## The problem
What is needed is a verbatim copy of the data, minus the pictures.

## Supplied data

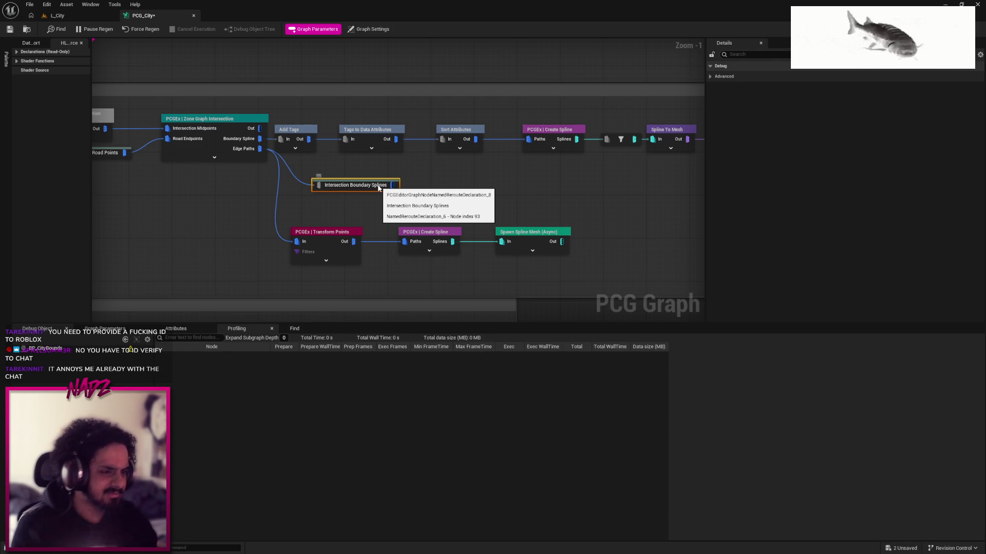
pyautogui.moveTo(368, 225); pyautogui.dragTo(461, 202)
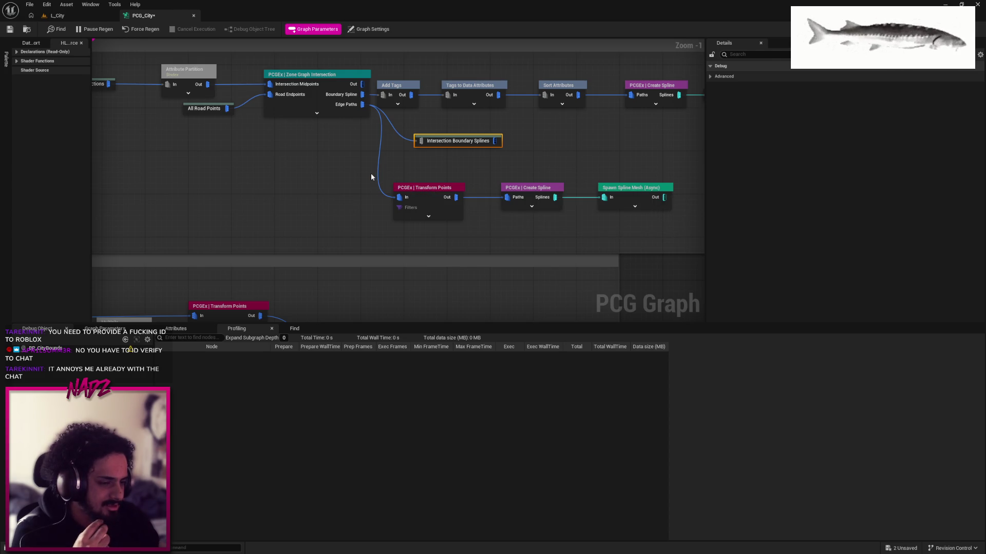
pyautogui.scroll(-5, 371, 173)
pyautogui.scroll(1, 445, 137)
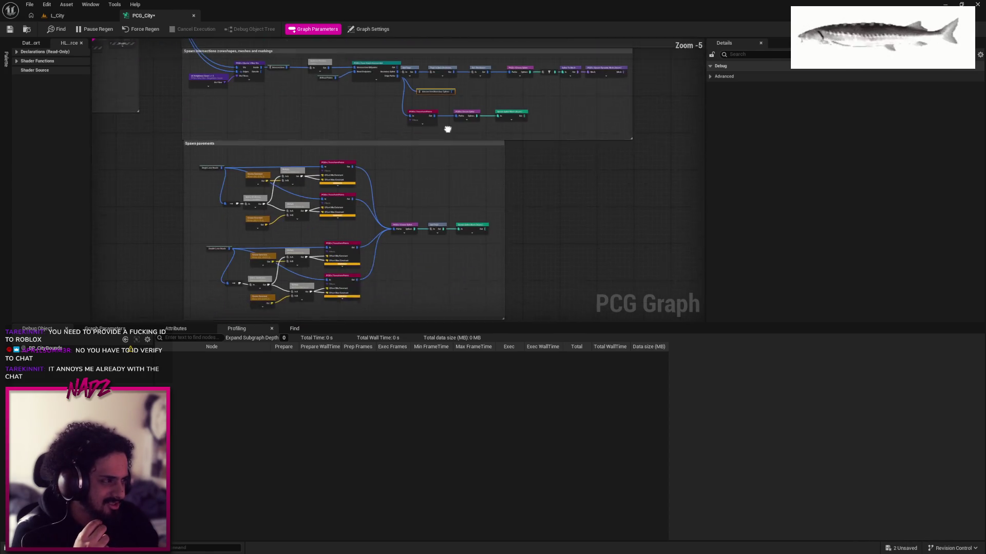
pyautogui.scroll(4, 418, 134)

## Answer to the problem
pyautogui.moveTo(368, 225); pyautogui.dragTo(461, 202)
pyautogui.scroll(-5, 371, 173)
pyautogui.scroll(1, 445, 137)
pyautogui.scroll(4, 418, 134)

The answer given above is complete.